May was a month to forget for those individuals who panicked when they were unable to handle the volatility of the Nikkei. For a larger percentage, it was a month when they took some profit off the table in two of the worlds most crowded trades -- long the Nikkei and short the yen. The last trading day of the month ended in a whimper for many investors, with USD/JPY maintaining its correlation with the country's main equity index. The market seems a tad uneasy to push the dollar much lower, what with supposed standing bids scattered around the ¥100.50 optioned related level and trailing all the way down to the ¥99 handle.
Week-ending Japanese data (inflation and industrial output), on the whole, has been relatively good and for many individuals further proof that Abenomics is working. This has resulted in USD/JPY offers being more difficult to find.

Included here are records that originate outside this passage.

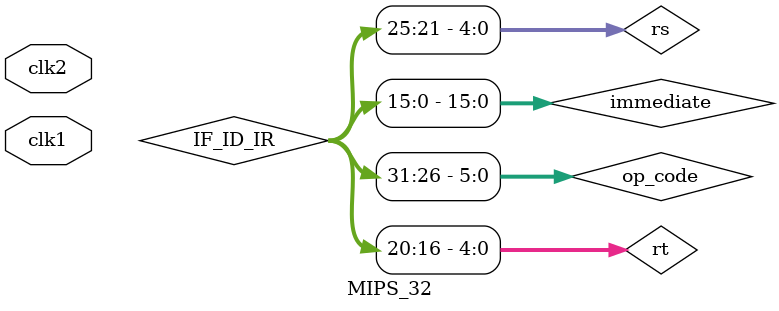
<source format=v>

module MIPS_32 (clk1,clk2) ;

input clk1,clk2 ; // Two phase non-overlapping clock

reg [31:0] PC , IF_ID_IR , IF_ID_NPC ;    // IF_ID pipeline latch
reg [31:0] ID_EX_NPC , ID_EX_A , ID_EX_B , ID_EX_Imm , ID_EX_IR ; // ID_EX pipeline latch
reg [2:0] ID_EX_type , EX_MEM_type , MEM_WB_type ;
reg [31:0] EX_MEM_cond , EX_MEM_ALUout , EX_MEM_B , EX_MEM_IR ; // EX_MEM pipeline latch 
reg [31:0] MEM_WB_LMD , MEM_WB_ALUout , MEM_WB_IR ;  // MEM_WB pipeline latch

reg [31:0] Reg [0:31] ;  // Register Bank [ 32 registers X 32 bits ]
reg [31:0] Mem [0:1023] ; // Memory [ 1024 words X 32 bits ]

parameter ADD=6'b000000 , SUB=6'b000001 , AND=6'b000010 , OR=6'b000011 , SLT=6'b000100 , MUL=6'b000101 , // Arithemetic and Logical Instructions
          HLT=6'b111111 , // Halt Instruction 
          LW=6'b001000 , SW=6'b001001 , // Load and Store Instructions
          ADDI=6'b001010 , SUBI=6'b001011 , SLTI=6'b001100 , // Immediate Instructions
          BNEQZ=6'b001101 , BEQZ=6'b001110 ;  // Branch Instructions

parameter RR_ALU=3'b000 , RM_ALU=3'b001 , LOAD=3'b010 , 
          STORE=3'b011 , BRANCH=3'b100 , HALT=3'b101 ;          
          
reg HALTED ; // Set after HLT instruction is completed ( in WB stage ) 
reg TAKEN_BRANCH ;  // Required to disable instructions after branch

wire [4:0] rs,rt ; // rs --> Source Register 1 (rs <- IR[25:21]) || rt --> Source Register 2 (rt <- IR[20:16])
wire [5:0] op_code ;  // op_code <-- IR[31:26]
wire [15:0] immediate ;  // immediate <-- IR[15:0]

assign op_code = IF_ID_IR[31:26] ;
assign rs = IF_ID_IR[25:21] ;
assign rt = IF_ID_IR[20:16] ;
assign immediate = IF_ID_IR[15:0] ;


// ***** IF STAGE *****
always @ (posedge clk1) 
    
    if ( HALTED==0 )
            begin
                if ( ( (EX_MEM_IR[31:26] == BEQZ) && (EX_MEM_cond == 1) ) || 
                     ( (EX_MEM_IR[31:26] == BNEQZ) && (EX_MEM_cond == 0) ) )   // FOR BRANCH INSTRUCTIONS

                    begin
                        IF_ID_IR <= #2 Mem[EX_MEM_ALUout] ;
                        TAKEN_BRANCH <= #2 1'b1 ;
                        IF_ID_NPC <= #2 EX_MEM_ALUout ;
                        PC <= #2 EX_MEM_ALUout ;
                    end

                else
                    begin                            // FOR NORMAL ARITHMETIC AND LOGIC INSTRUCTIONS
                        IF_ID_IR <= #2 Mem[PC] ;
                        IF_ID_NPC <= #2 PC+1 ;
                        PC <= #2 PC+1 ;
                    end    

            end

// ***** ID STAGE ***** 
always @ (posedge clk2)

    if (HALTED==0)
        begin
            case (op_code)   // Operation_Code
                ADD,SUB,MUL,AND,OR,SLT : ID_EX_type <= #2 RR_ALU ;
                ADDI,SUBI,SLTI : ID_EX_type <= #2 RM_ALU ;
                LW : ID_EX_type <= #2 LOAD ;
                SW : ID_EX_type <= #2 STORE ;
                BNEQZ,BEQZ : ID_EX_type <= #2 BRANCH ;
                HLT : ID_EX_type <= #2 HALT ;

                default : ID_EX_type <= #2 HALT ; // invalid op_code
            endcase

            if ( rs == 5'b00000 ) ID_EX_A <= #2 0 ;
            else ID_EX_A <= #2 Reg[rs] ;   // Source Register 1

            if ( rt == 5'b00000 ) ID_EX_B <= #2 0 ;
            else ID_EX_B <= #2 Reg[rt] ;   // Source Register 2

            ID_EX_Imm <= #2 {{16{immediate[15]}}, immediate} ;  // Sign extension

            ID_EX_IR <= #2 IF_ID_IR ;
            ID_EX_NPC <= #2 IF_ID_NPC ;
        end

// ***** EX STAGE *****
always @ (posedge clk1)

    if ( HALTED==0 )
        begin
            EX_MEM_IR <= #2 ID_EX_IR ;
            EX_MEM_type <= #2 ID_EX_type ;
            TAKEN_BRANCH <= #2 1'b0 ; // Reset the "TAKEN_BRANCH"

            case (ID_EX_type)

            RR_ALU : begin  
                        case (ID_EX_IR[31:26])  // opcode
                        ADD : EX_MEM_ALUout <= #2 ID_EX_A + ID_EX_B ;
                        SUB : EX_MEM_ALUout <= #2 ID_EX_A - ID_EX_B ;
                        MUL : EX_MEM_ALUout <= #2 ID_EX_A * ID_EX_B ;
                        AND : EX_MEM_ALUout <= #2 ID_EX_A & ID_EX_B ;
                        OR  : EX_MEM_ALUout <= #2 ID_EX_A | ID_EX_B ;
                        SLT : EX_MEM_ALUout <= #2 ID_EX_A < ID_EX_B ;
                        default :EX_MEM_ALUout <= #2 32'hxxxxxxxx ;
                        endcase
                     end

            RM_ALU : begin 
                        case (ID_EX_IR[31:26]) // opcode
                        ADDI : EX_MEM_ALUout <= #2 ID_EX_A + ID_EX_Imm ;
                        SUBI : EX_MEM_ALUout <= #2 ID_EX_A - ID_EX_Imm ;
                        SLTI : EX_MEM_ALUout <= #2 ID_EX_A < ID_EX_Imm ;
                        default :EX_MEM_ALUout <= #2 32'hxxxxxxxx ;
                        endcase
                     end     

            LOAD,STORE :begin   
                            EX_MEM_ALUout <= #2 ID_EX_A + ID_EX_Imm ;
                            EX_MEM_B <= #2 ID_EX_B ;   // required for store instructions
                        end       

            BRANCH : begin
                        EX_MEM_ALUout <= #2 ID_EX_NPC + ID_EX_Imm ;
                        EX_MEM_cond <= #2 (ID_EX_A == 0) ;
                     end         

            endcase 
        end

// ***** MEM STAGE *****
always @ (posedge clk2)

    if ( HALTED == 0 )
        begin
            MEM_WB_IR <= #2 EX_MEM_IR ;
            MEM_WB_type <= #2 EX_MEM_type ;

            case (EX_MEM_type)
            RR_ALU,RM_ALU : MEM_WB_ALUout <= #2 EX_MEM_ALUout ;

            LOAD : MEM_WB_LMD <= #2 Mem[EX_MEM_ALUout] ;

            STORE : if ( TAKEN_BRANCH == 0 )
                        Mem[EX_MEM_ALUout] <= #2 EX_MEM_B ;
            endcase
        end

// ***** WB STAGE *****
always @(posedge clk1)

        begin
            if ( TAKEN_BRANCH == 0 ) // Disable write if someone is taking branch

                case (MEM_WB_type)
                RR_ALU : Reg[MEM_WB_IR[15:11]] <= #2 MEM_WB_ALUout ; 

                RM_ALU : Reg[MEM_WB_IR[20:16]] <= #2 MEM_WB_ALUout ;

                LOAD : Reg[MEM_WB_IR[20:16]] <= #2 MEM_WB_LMD ;

                HALT : HALTED <= #2 1'b1 ;
                endcase 
        end


endmodule
</source>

The Ministry of Finance money flow report from the week ended May 25 revealed that Japanese players continued to be a net seller of foreign bonds (net ¥1.173-trillion, volume remaining heavy, ¥5.229-trillion sales vs. ¥4.1057 trillion buys), and easily surpassing the previous week's print (¥800.6-billion).

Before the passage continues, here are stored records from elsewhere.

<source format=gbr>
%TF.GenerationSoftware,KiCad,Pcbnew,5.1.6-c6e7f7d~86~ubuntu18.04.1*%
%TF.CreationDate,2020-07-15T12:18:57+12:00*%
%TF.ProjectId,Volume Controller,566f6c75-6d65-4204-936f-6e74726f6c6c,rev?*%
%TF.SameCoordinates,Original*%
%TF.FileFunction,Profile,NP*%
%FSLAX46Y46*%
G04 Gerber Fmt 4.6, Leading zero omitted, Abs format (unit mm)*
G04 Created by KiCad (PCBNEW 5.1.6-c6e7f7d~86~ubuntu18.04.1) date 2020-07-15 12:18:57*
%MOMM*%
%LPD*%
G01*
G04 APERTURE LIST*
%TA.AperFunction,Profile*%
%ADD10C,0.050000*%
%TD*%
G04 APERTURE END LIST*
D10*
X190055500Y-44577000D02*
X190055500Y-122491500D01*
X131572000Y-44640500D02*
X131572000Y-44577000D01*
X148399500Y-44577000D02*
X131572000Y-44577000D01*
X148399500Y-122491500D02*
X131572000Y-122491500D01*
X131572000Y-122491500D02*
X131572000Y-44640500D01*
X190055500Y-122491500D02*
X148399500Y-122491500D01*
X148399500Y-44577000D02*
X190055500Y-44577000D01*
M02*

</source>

However, fresh buying of foreign product still remains and evidence suggests that U.S. treasuries have been the major recipient of Japanese flows (the U.S. trading at or above +2% has Tsy's/JGB spread widening), while both OATs (French bonds) and BTPs (Italian bonds) garnered some interest. The data also suggests that retail investors continue to move out of maturing emerging markets (NZD and AUD) and are happy to reinvest in their own domestic equity market. Of note, foreign investors remain net buyers of Japanese stocks, and this despite the plunges recorded in the past week.